Na placu miejskim przy fontannie w Malborku z mieszkańcami spotkał się Maciej Rusek. Podczas rozmów z obywatelami zwracał uwagę, że władza musi zacząć nadążać za światem. "Hierarchiczne, scentralizowane biurokracje zaprojektowane na początku ubiegłego stulecia po prostu nie funkcjonują dobrze w szybko zmieniającym się, bogatym w informacje, opartym na wiedzy cyfrowym społeczeństwie i ekonomii trzeciej dekady XXI wieku. Firmy na całym świecie dokonały olbrzymiej przemiany modelu zarządzania, a rządy tkwią w rozwiązaniach z przeszłości. Nasi politycy tkwią w przeszłości." - zauważał. Spotkaniu towarzyszyła dyskusja na temat dużych projektów, które mogłyby zostać zrealizowane w ogólnokrajowym budżecie obywatelskim.
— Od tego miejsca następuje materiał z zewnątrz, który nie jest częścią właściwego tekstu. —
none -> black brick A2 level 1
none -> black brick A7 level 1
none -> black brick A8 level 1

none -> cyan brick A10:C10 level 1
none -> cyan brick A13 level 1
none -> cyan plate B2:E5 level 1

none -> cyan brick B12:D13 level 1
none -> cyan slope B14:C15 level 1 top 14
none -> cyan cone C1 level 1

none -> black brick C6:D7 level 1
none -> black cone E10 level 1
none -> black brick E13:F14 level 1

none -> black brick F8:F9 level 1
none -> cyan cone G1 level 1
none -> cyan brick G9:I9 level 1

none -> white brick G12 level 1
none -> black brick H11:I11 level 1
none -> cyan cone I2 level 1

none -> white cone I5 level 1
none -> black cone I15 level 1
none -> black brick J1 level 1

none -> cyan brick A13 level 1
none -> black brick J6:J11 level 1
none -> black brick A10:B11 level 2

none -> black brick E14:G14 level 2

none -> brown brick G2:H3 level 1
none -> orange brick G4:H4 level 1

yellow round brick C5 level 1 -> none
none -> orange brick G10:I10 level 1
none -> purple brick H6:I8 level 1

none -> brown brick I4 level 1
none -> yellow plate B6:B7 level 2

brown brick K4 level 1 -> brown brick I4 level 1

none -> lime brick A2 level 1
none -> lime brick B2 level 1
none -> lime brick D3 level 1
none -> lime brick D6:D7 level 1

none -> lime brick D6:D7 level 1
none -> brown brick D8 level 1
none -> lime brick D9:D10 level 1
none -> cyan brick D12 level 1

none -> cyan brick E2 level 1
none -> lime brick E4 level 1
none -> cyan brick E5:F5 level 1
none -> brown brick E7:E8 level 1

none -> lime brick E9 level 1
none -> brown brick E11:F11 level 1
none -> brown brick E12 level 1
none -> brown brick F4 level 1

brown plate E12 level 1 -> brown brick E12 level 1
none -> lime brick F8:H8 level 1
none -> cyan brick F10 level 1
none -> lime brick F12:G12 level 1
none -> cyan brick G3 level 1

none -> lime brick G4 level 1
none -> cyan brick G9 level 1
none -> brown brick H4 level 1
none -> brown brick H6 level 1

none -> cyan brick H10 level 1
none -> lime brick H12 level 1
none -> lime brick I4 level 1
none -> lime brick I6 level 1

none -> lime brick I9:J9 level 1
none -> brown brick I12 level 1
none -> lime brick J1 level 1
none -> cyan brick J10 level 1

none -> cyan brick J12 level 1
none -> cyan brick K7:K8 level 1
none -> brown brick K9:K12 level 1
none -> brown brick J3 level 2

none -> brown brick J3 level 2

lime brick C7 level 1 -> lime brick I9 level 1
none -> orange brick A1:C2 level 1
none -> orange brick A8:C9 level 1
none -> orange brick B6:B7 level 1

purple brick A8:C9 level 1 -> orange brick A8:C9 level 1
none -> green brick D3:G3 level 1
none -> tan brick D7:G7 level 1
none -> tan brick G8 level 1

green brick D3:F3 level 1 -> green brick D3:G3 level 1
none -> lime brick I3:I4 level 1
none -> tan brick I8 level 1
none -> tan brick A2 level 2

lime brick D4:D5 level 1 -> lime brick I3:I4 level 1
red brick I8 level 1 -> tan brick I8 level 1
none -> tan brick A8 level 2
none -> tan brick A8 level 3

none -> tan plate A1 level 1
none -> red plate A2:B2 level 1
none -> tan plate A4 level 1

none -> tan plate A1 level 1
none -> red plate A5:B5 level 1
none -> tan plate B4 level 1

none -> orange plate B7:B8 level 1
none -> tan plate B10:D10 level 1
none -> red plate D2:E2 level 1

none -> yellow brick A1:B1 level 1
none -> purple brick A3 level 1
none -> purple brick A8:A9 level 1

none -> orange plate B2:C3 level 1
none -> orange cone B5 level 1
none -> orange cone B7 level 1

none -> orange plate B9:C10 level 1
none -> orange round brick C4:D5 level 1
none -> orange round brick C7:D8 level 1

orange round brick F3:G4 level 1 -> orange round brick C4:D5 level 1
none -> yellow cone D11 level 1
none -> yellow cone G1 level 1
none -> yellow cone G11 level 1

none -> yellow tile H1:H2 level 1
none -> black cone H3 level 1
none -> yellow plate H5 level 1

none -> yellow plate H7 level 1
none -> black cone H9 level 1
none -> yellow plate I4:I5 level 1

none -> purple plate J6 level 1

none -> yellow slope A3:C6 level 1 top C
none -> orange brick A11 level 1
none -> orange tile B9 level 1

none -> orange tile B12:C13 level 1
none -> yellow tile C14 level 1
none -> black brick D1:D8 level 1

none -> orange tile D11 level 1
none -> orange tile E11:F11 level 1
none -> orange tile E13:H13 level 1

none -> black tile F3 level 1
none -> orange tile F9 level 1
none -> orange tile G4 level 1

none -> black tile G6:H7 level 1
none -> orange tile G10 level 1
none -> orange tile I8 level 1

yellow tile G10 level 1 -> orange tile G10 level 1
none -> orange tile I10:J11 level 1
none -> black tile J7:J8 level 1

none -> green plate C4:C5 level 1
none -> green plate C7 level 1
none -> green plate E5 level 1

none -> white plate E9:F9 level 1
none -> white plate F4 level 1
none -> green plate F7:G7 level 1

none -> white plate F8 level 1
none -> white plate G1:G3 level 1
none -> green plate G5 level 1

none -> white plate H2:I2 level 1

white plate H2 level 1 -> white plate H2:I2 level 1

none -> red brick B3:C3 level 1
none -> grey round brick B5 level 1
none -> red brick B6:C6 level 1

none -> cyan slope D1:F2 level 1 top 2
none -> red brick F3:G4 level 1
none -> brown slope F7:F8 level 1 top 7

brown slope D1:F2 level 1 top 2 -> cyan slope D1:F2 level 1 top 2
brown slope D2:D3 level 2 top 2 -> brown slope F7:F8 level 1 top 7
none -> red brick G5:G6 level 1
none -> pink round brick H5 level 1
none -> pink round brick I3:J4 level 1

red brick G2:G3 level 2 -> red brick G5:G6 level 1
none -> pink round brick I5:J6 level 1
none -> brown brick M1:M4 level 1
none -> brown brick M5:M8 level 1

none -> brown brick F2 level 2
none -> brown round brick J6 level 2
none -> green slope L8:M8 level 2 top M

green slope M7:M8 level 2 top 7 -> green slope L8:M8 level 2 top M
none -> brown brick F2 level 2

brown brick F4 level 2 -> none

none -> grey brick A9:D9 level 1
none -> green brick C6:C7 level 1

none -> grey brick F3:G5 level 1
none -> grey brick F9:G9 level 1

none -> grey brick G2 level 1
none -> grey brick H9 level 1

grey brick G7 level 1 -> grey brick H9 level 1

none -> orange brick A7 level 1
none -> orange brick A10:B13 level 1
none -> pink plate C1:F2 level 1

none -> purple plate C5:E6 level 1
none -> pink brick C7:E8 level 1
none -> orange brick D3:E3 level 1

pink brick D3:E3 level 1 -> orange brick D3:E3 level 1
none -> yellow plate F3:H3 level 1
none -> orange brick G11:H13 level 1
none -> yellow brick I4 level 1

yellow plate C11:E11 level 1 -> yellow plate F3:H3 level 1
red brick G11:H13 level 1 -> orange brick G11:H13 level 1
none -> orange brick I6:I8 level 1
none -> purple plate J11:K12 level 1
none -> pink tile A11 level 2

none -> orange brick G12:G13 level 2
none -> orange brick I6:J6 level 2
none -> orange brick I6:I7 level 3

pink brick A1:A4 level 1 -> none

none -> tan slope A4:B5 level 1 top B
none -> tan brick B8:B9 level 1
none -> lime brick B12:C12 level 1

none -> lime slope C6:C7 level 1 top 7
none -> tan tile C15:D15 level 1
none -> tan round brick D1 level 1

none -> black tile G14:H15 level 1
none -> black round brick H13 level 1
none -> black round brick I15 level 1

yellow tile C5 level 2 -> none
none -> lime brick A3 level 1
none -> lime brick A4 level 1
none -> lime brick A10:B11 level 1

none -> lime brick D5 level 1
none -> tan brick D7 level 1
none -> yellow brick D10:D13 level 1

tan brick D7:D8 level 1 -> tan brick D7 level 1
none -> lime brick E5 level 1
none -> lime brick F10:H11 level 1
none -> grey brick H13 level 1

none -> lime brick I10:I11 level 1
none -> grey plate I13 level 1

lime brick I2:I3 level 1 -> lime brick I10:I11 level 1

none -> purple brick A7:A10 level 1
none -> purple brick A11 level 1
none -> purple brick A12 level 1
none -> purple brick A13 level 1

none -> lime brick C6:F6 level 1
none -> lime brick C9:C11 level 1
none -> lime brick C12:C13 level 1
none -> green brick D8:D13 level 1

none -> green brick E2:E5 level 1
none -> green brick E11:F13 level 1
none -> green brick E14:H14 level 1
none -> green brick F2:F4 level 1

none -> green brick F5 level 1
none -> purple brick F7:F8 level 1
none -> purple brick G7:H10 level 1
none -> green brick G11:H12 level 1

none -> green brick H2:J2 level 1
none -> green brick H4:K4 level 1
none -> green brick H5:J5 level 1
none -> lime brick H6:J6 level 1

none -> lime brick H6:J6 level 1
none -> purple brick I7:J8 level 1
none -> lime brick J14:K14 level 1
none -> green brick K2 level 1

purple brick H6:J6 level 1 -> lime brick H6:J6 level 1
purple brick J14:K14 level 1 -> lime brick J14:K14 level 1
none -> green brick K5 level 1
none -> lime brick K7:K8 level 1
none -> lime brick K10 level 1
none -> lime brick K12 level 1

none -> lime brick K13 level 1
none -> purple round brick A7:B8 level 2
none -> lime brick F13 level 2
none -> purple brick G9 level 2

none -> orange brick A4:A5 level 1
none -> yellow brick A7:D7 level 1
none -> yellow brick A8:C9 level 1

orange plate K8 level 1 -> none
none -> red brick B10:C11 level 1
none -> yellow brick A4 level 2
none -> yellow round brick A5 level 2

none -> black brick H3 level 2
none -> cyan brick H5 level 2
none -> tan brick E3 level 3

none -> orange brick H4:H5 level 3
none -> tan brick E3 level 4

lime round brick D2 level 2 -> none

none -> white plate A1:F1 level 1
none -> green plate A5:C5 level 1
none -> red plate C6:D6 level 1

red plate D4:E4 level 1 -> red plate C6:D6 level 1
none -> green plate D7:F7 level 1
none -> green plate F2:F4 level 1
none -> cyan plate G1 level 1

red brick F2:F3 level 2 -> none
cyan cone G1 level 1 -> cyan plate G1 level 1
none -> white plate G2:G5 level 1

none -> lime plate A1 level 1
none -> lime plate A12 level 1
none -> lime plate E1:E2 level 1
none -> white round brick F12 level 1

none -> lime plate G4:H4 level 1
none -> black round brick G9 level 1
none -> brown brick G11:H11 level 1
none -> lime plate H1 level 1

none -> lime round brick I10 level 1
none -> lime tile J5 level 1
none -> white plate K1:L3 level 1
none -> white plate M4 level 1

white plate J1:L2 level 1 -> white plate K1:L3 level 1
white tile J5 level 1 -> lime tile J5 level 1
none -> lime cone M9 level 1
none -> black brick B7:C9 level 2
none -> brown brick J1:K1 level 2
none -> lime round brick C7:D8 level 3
W Chełmie kampanię również od spotkania z mieszkańcami rozpoczęła Katarzyna Sokołowska. "Od lat działam na rzecz osób wykluczonych i obserwuję, że często źródłem tych wykluczeń są nadmierne regulacje państwowe. Zamiast tworzyć bariery w dostępie do rynku pracy i tworzeniu nowych miejsc pracy państwo powinno zająć się ułatwianiem ludziom podejmowania aktywności zawodowej. Rolą państwa nie jest myśleć i działać za nas, ale tworzyć takie prawo, abyśmy mogli sami brać odpowiedzialność za swoje życie." - podkreślała dyrektor Centrum Integracji Społecznej. Opowiadała mieszkańcom o wielu przykładach przedsiębiorstw społecznych, które przeznaczają zyski na działania społeczne.